Model Drift Detection

When ML models are deployed in production, sometimes even minor changes in a data distribution can adversely affect the performance of ML models. When the input data distribution shifts then prediction quality can drop. It is important to track this drift. This demo is based on the mixed-type tabular data drift detection method in the alibi detect project for tabular datasets.

Here we will :

  • Launch an income classifier model based on demographic features from a 1996 US census. The data instances contain a person’s characteristics like age, marital status or education while the label represents whether the person makes more or less than $50k per year.

  • Setup a mixed-type tabular data drift detector for this particular model.

  • Make a batch of predictions over time

  • Track the drift metrics in the Monitoring dashboard.

Important

This demo requires Knative installation on the cluster as the drift detector will be installed as a kservice. See Knative intallation instructions for necessary setup required.

Register an income classifer model

Register the income classifier SKLearn model with the below URI.

gs://seldon-models/sklearn/income/model-0.23.2

register-model

Configure predictions schema

Edit the model metadata to update the predictions schema for the model. The predictions schema is a generic schema structure for machine learning model predictions. It is a definition of feature inputs and output targets from the model prediction. Use the income classifier model predictions schema to edit and save the model level metadata. Learn more about the predictions schema at the ML Predictions Schema open source repository.

configure-predictions-schema

Launch a Seldon Core deployment

Deploy the income classifier model from the catalogue into an appropriate namespace.

launch-deployment

  1. In the deployment creation wizard, enter a name for your new deployment.

  2. Select the namespace you would like the deployment to reside in (e.g. seldon).

  3. From the protocol dropdown menu, select Seldon and click Next.

  4. For the deployment details, enter the following values, then click Next:

  5. Skip the remaining steps, then click Launch.

Add A Drift Detector

From the deployment overview page, select your deployment to enter the deployment dashboard. Inside the deployment dashboard, add a drift detector with by clicking the Create button within the Drift Detection widget.

Set up a detector

Enter the following parameters in the modal popup which appears, to configure the detector:

  • Model Name: income-drift-detector.

  • Model URI: (For public google buckets, secret field is optional)

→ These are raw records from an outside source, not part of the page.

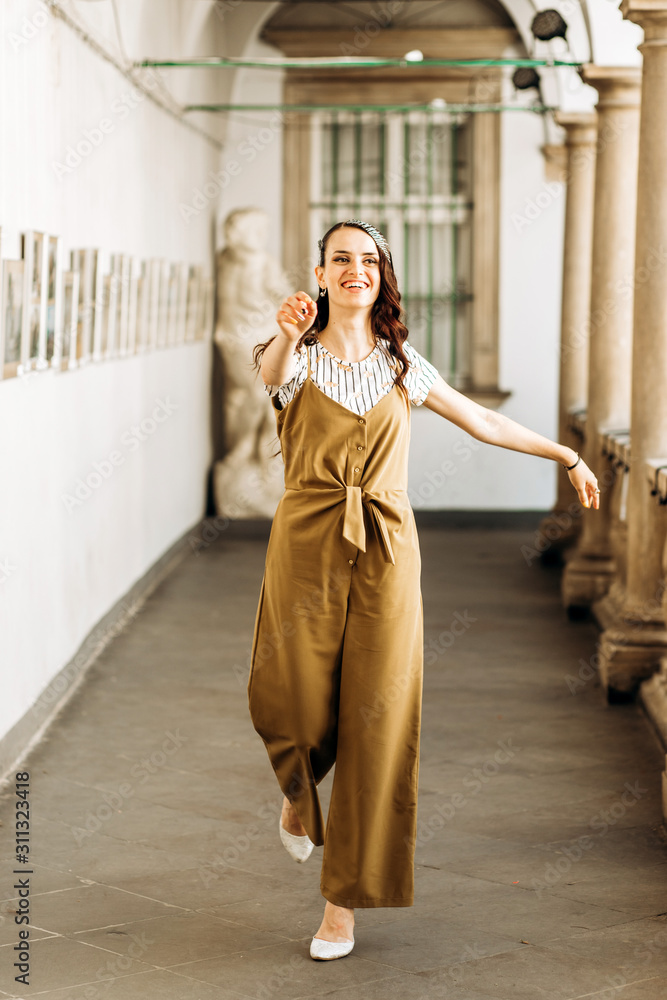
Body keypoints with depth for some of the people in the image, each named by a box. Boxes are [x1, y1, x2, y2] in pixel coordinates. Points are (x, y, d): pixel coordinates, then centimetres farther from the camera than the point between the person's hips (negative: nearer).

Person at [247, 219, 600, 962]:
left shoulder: (402, 365, 10)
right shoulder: (294, 358, 2)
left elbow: (483, 422, 21)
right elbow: (272, 372, -24)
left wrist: (567, 456, 24)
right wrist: (288, 336, -48)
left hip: (385, 550, 1)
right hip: (306, 546, -1)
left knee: (376, 722, -3)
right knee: (296, 708, 0)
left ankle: (344, 902, 6)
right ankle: (298, 795, 39)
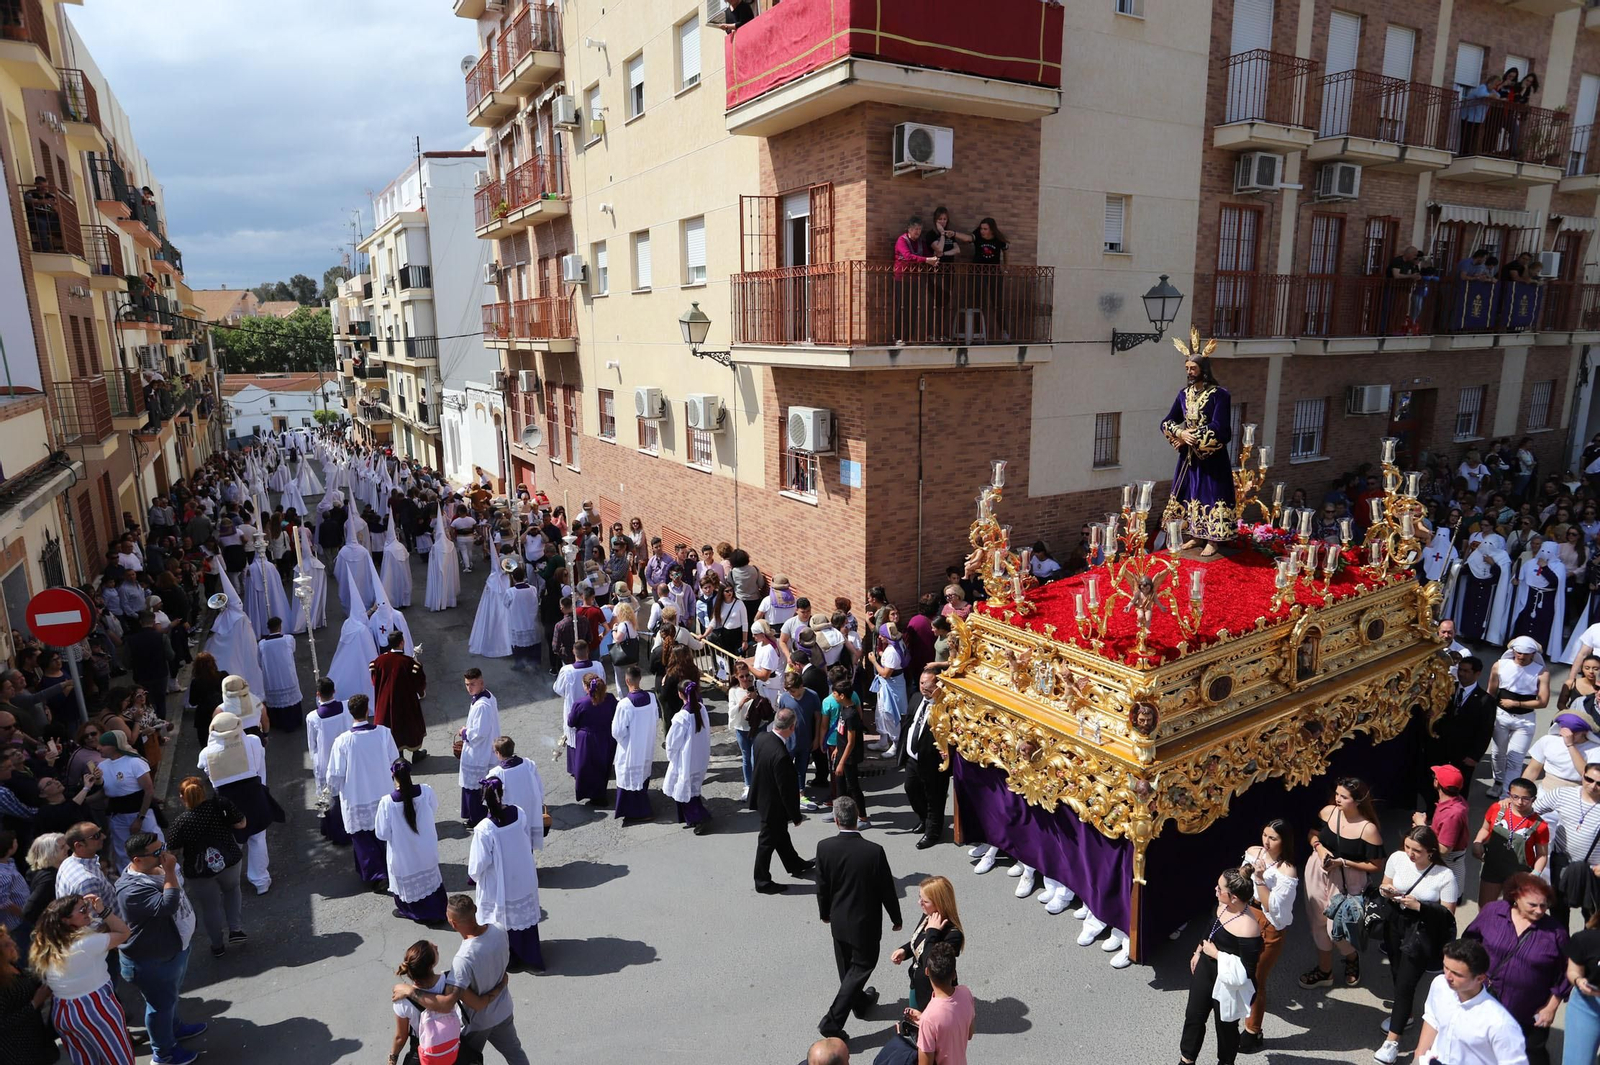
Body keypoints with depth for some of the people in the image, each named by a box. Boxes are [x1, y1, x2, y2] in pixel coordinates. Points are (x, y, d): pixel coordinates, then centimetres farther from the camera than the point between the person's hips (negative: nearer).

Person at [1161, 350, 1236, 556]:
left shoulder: (1219, 394, -12)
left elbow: (1217, 428, -19)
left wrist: (1190, 437, -15)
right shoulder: (1184, 394, 6)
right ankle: (1195, 536, 22)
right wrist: (1181, 433, -15)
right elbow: (1166, 423, 5)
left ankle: (1212, 541, 8)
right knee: (1189, 494, 10)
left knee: (1210, 496, -1)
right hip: (1189, 456, 6)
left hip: (1211, 457, -6)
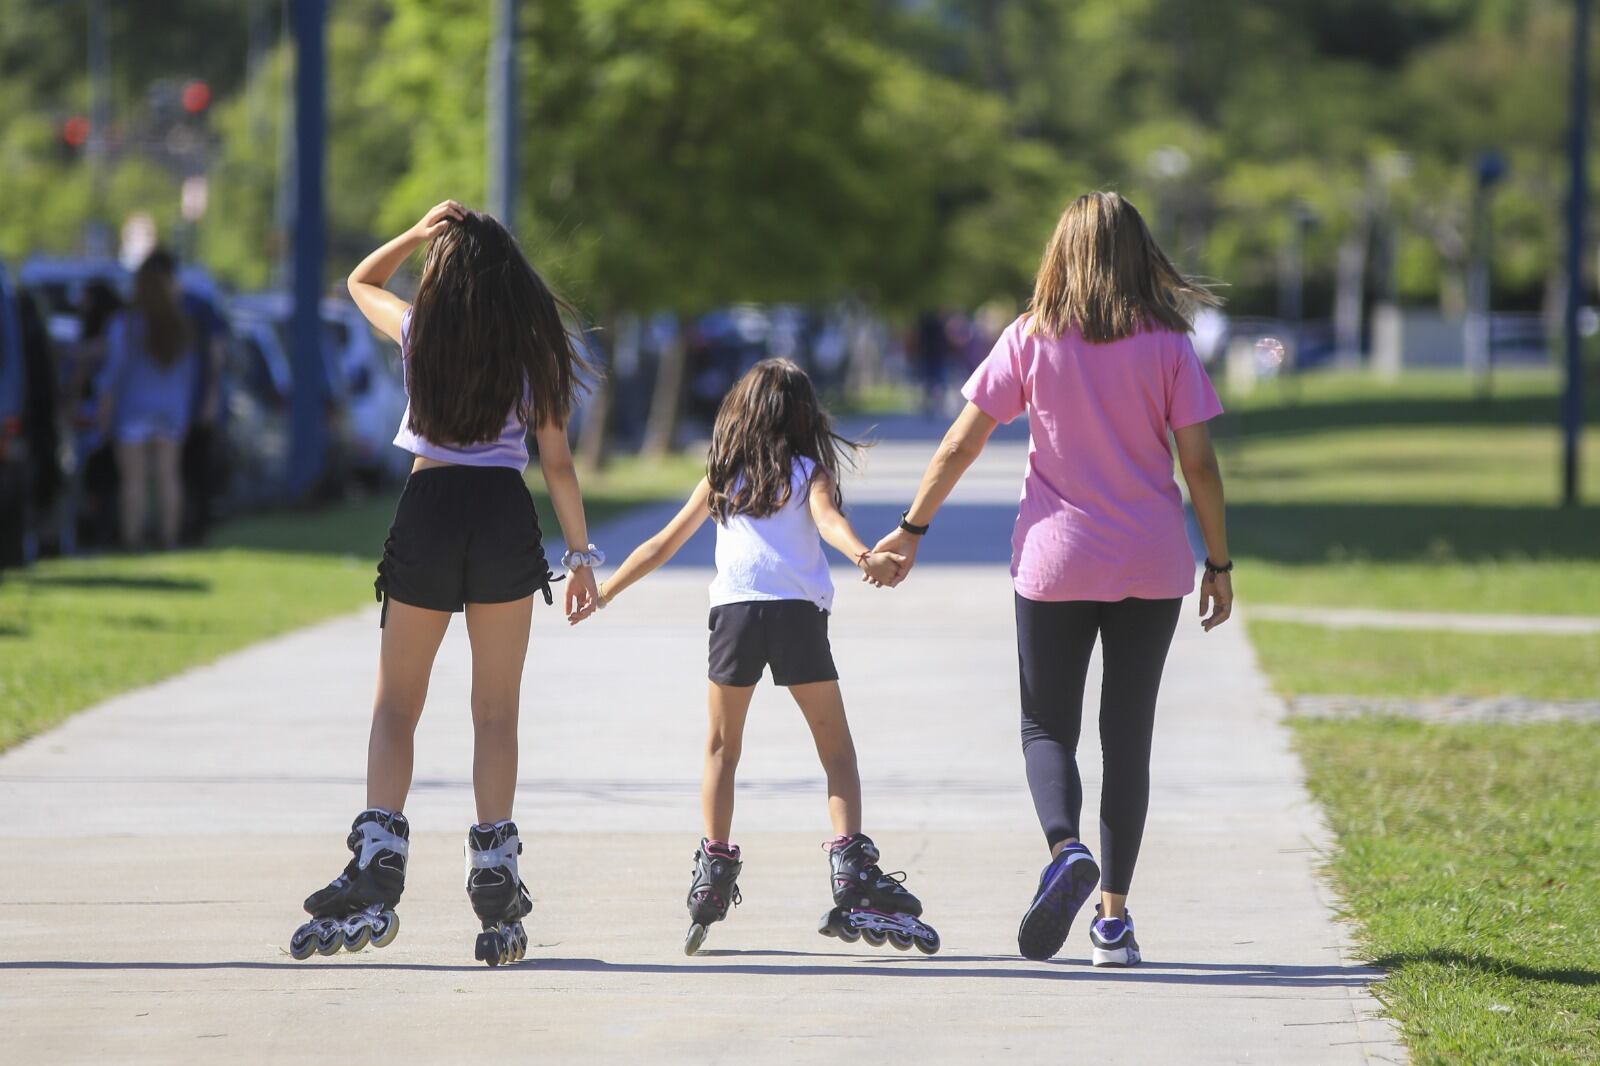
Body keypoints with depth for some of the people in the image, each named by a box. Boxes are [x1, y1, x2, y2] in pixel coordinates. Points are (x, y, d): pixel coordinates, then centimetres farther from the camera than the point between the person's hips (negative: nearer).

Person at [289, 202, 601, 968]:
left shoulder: (419, 330, 2)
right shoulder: (534, 346, 3)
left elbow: (360, 281, 24)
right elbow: (556, 460, 2)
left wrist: (421, 231, 14)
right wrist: (580, 554, 8)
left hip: (428, 506, 0)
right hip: (505, 516, 1)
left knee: (396, 706, 7)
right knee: (496, 712, 7)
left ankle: (377, 866, -10)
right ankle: (495, 886, 1)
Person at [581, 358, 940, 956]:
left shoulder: (723, 476, 20)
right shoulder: (810, 470, 13)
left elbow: (663, 545, 24)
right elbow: (827, 518, -8)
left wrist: (602, 592, 34)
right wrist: (866, 557, -25)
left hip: (733, 609, 2)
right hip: (798, 609, -2)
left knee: (722, 749, 16)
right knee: (836, 749, 4)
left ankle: (714, 866, 4)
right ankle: (850, 861, -14)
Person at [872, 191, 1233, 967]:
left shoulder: (1030, 340, -4)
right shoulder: (1166, 345, -4)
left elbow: (961, 445, -2)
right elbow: (1199, 464, -4)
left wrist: (911, 530, 7)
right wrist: (1219, 563, 5)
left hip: (1056, 561, -1)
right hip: (1152, 567, 1)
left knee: (1047, 726, 10)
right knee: (1128, 734, 10)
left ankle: (1067, 849, -19)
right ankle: (1114, 915, 8)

    gs://seldon-models/alibi-detect/cd/tabular/income-0_7_0/
    
  • Reply URL: (By default, the Reply URL is set as seldon-request-logger in the logger’s default namespace. If you are using a custom installation, please change this parameter according to your installation.)

    http://seldon-request-logger.seldon-logs
    
  • Batch Size: 200.

  • Protocol: Seldon Inference.

  • HTTP Port: 8080.

Then, click Create Drift-Detector to complete the setup.

Run Batch Predictions

  1. From the deployment dashboard, click on Batch Jobs. Run a batch prediction job using the ndarray payload format text predictions data file. This file has 4000 individual data points and based on our drift detector configuration, drift will be detected for a batch every 200 points. The distribution of the data in the first half section is the same as the distribution of the reference data the drift detector was configured with and the second half section of the data should be different to observe drift.

  2. Upload the data to a bucket store of your choice. This demo will use minio and store the data at bucket path s3://detect/income-batch-data/data.txt . Do not forget to configure your storage access credentials secret - we have it as seldon-rclone-secret here. Refer to the batch request demo for an example of how this can be done via the minio browser.

  3. Running a batch job with the configuration below. This runs an offline job that makes a prediction request for a batch of 200 rows in the file at s3://detect/income-batch-data/predictions.txt every 5 seconds:

    Input Data Location: s3://detect/income-batch-data/data.txt
    Output Data Location: s3://detect/income-batch-data/output.txt
    Number of Workers: 1
    Number of Retries: 3
    Batch Size: 200
    Minimum Batch Wait Interval (sec): 5
    Method: Predict
    Transport Protocol: REST
    Input Data Type: ndarray
    Object Store Secret Name: seldon-rclone-secret
    

batch predictions

Monitor Drift Detection Metrics

Under the Monitor section of your deployment navigation, on the Drift Detection Tab, you can see a timeline of drift detection metrics. The dashboard now showcases the main metrics, p-values, thresholds and distance scores at every feature level. Other Drift detection techniques enable showing these metrics at batch level too. You will notice that the starting batches are not drifting marked by the O symbol and later half of the batches start to drift marked with X symbol.

drift_detection

Troubleshooting

If you experience issues with this demo, see the troubleshooting docs and also the knative or elasticsearch sections.